The Housing Minister has unveiled the details of plans to replace a Housing New Zealand high-rise in Auckland's central city with a new 'state of the art' housing unit.
Plans to demolish the Greys Ave high-rise and replace it with 280 new units were announced in March - but today, Housing Minister Phil Twyford confirmed it was actually going ahead.
The building at 139 Greys Ave in central Auckland will be demolished next year - and will be replaced by a new unit, for a mix of people across a range of incomes.
Mr Twyford stressed the need for quality housing to be provided for those sleeping rough in the country's biggest city.
"If we're serious as a city, and as a country, about taking a compassionate approach for people who are in that situation, then it's vital for Auckland that we provide high quality housing here in the city centre and so that's been a big part of the thinking behind this development," Mr Twyford said.
While the overall cost of the project is still unknown, Housing New Zealand says a minimum of $100,000,000 will come from its pocket, but the total cost could be more than $200,000,000.
The complex will feature 280 apartments, and on-site health and support services.
Up to 80 of the new units will be allocated to homeless people living on the streets of Auckland and the other 200 will be a mix of state housing and public rentals.
Mr Twyford was confident the mix of state and private units would not put people off from living there.
"It's a beautifully designed living environment right here in the central city and there's a huge unmet demand for affordable, good quality, accommodation - so I'm very confident that mix will work fine," Mr Twyford said.
The original emerald green letter boxes, installed when the building opened in 1957, still sits by the door. They are dented, rusting, hanging off walls.
The two elevators in the building creak and groan as they move up and down, and the custard paint is faded and grimy.

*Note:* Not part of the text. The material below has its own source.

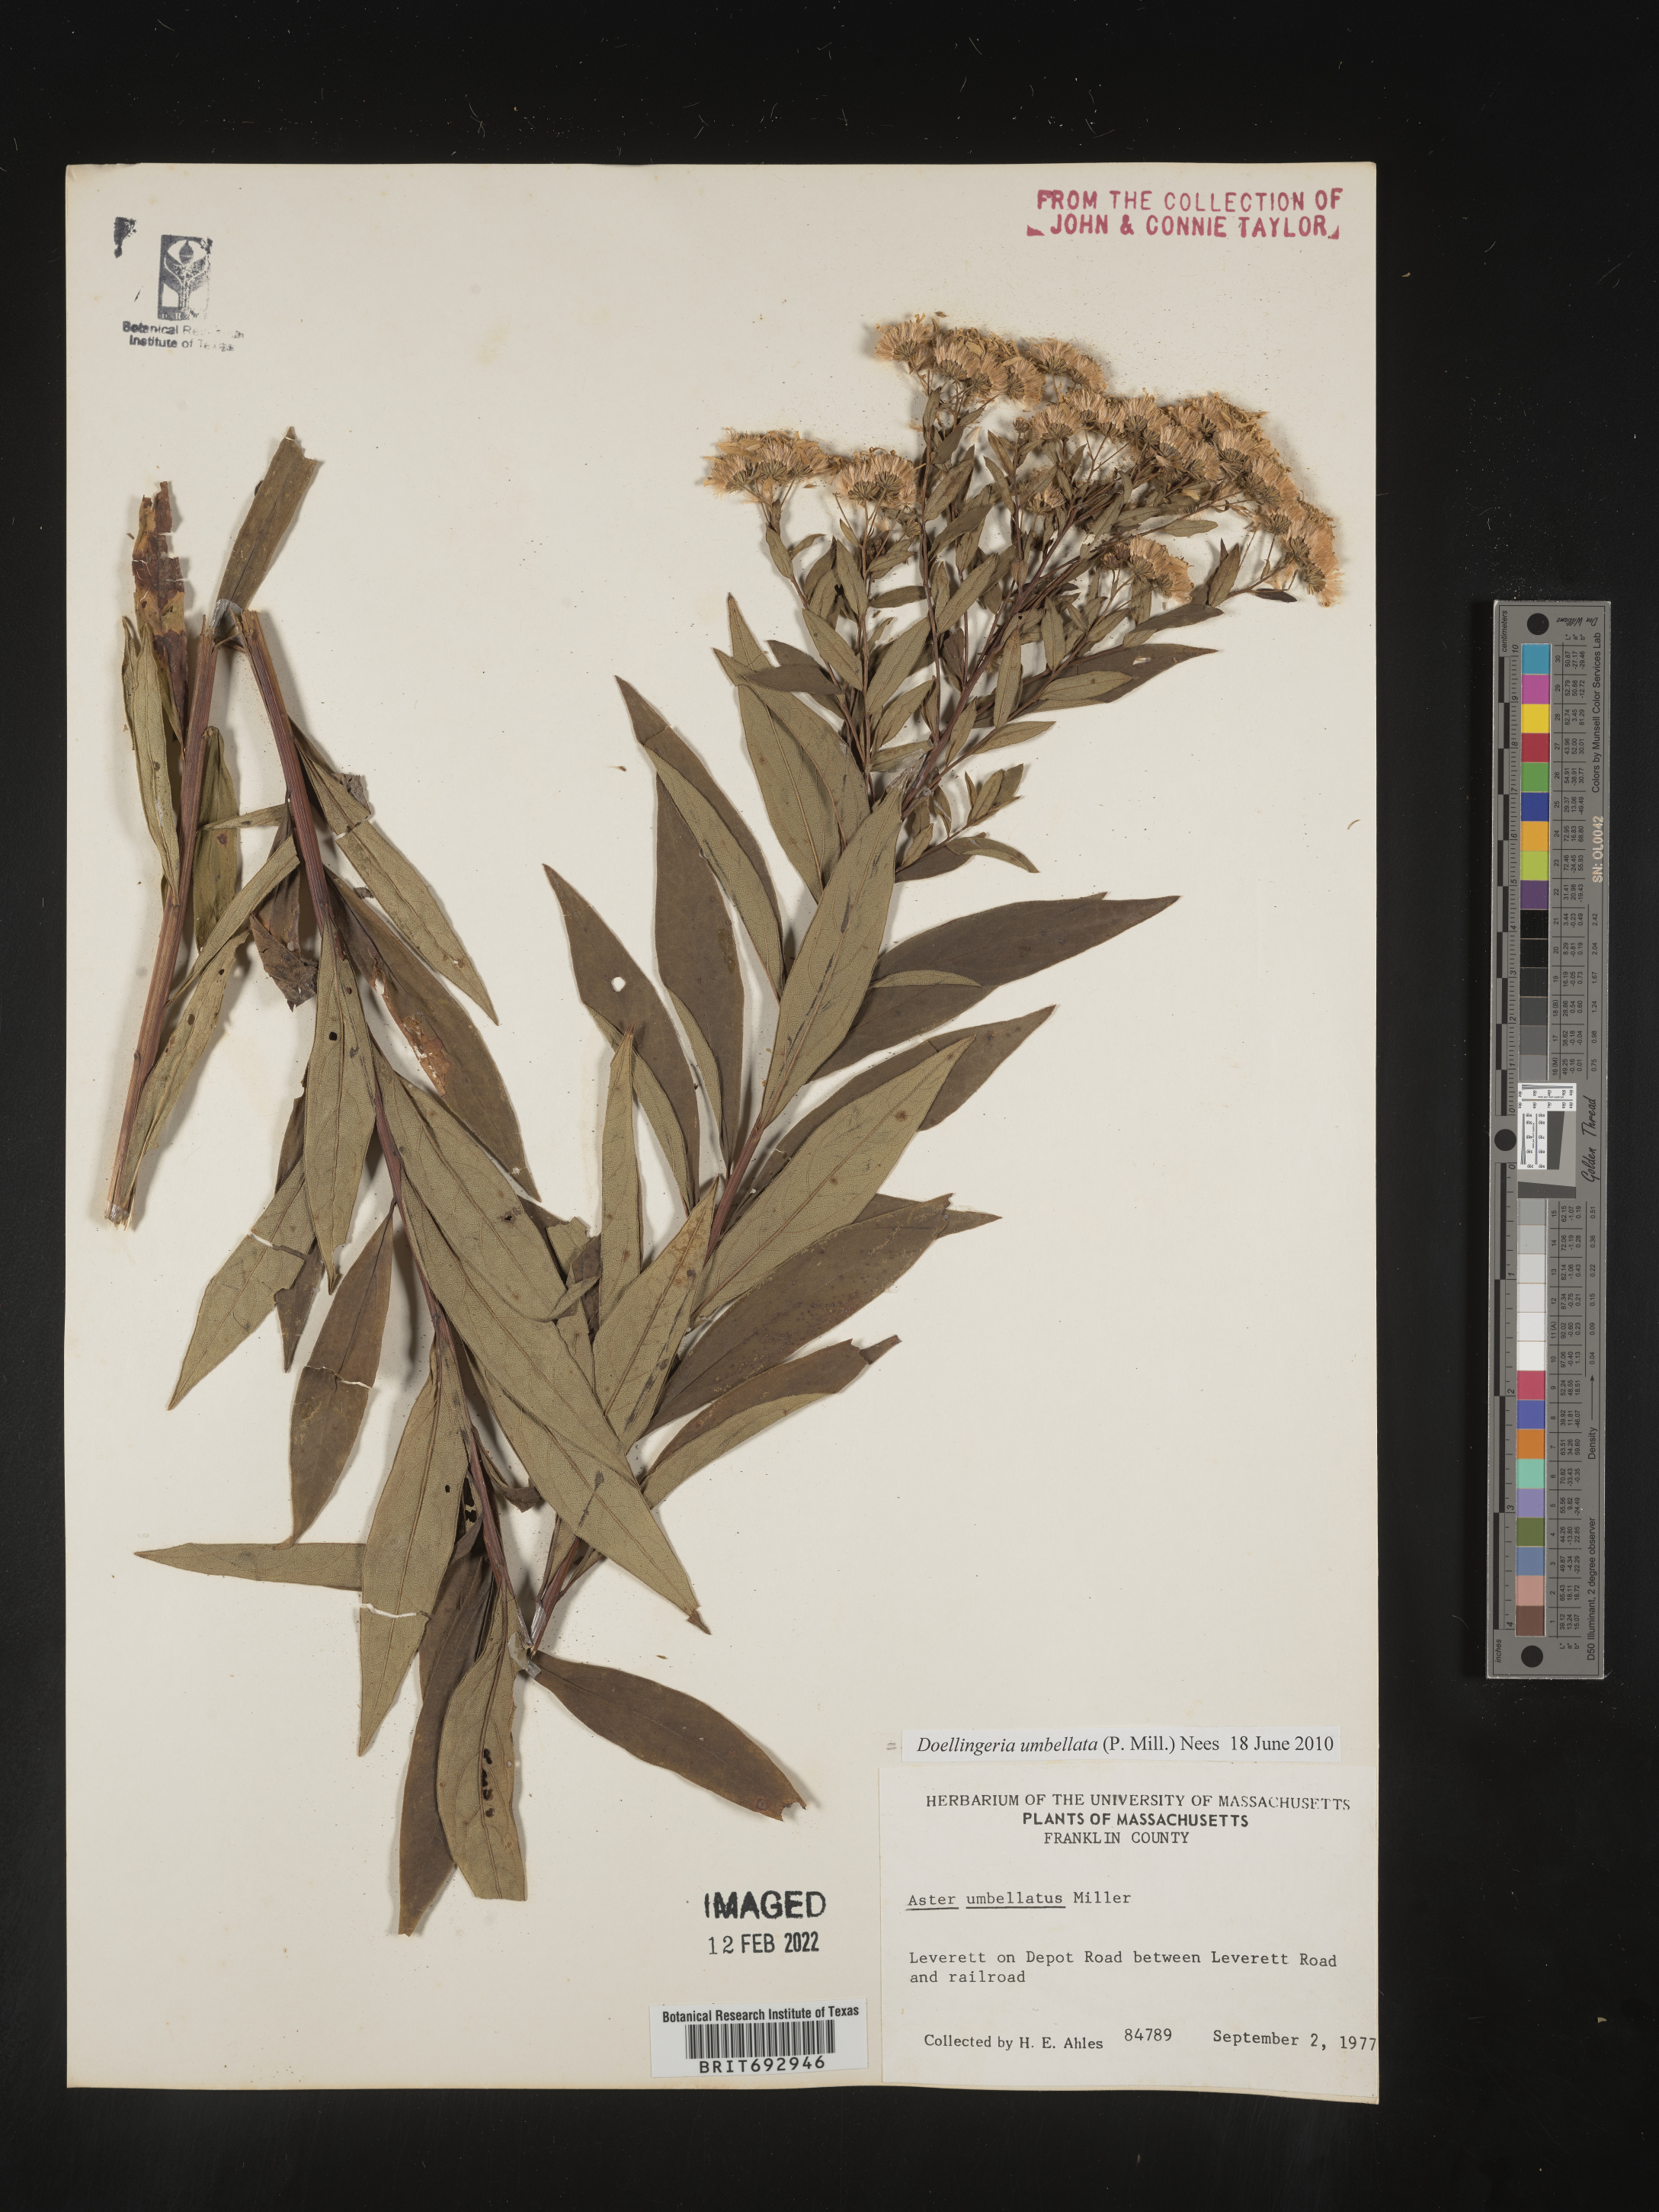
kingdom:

Architecture commentator Jeremy Hansen said the state housing complex is a 'great old building' and an important piece of New Zealand's architectural history, designed by government architect of the time, Gordon Wilson.
However, he felt torn about the decision to go ahead with plans to demolish the building.
"This is a fantastic building that I believe should be a heritage structure, by Gordon Wilson that's being torn down," Mr Hansen said.
"But, the mixed feelings because this is exactly the kind of housing development Auckland and the rest of New Zealand needs a lot more of so, it's really difficult to oppose the provision of more, good quality social housing."
Housing New Zealand said it considered this when finalising details for the site.
However, Housing New Zealand principal advisor Scott Foley said it was an opportunity they could not miss.
"To think that if we didn't redevelop this building, we couldn't house hundreds more people on this site would be a real shame," Mr Foley said.
"We looked at a couple of options and to be able to build an extra couple of hundred units on this site and house lots more people who need housing, in a way which really supports them to achieve goals that they set for themselves is a great opportunity."
The 60 tenants that live in the building were told yesterday of their home's ill fate.
They have until the end of February next year to relocate, and will have the option of moving back in once the new building is ready.
Work on the development is expected to begin shortly afterwards and is set to be completed by the end of 2021.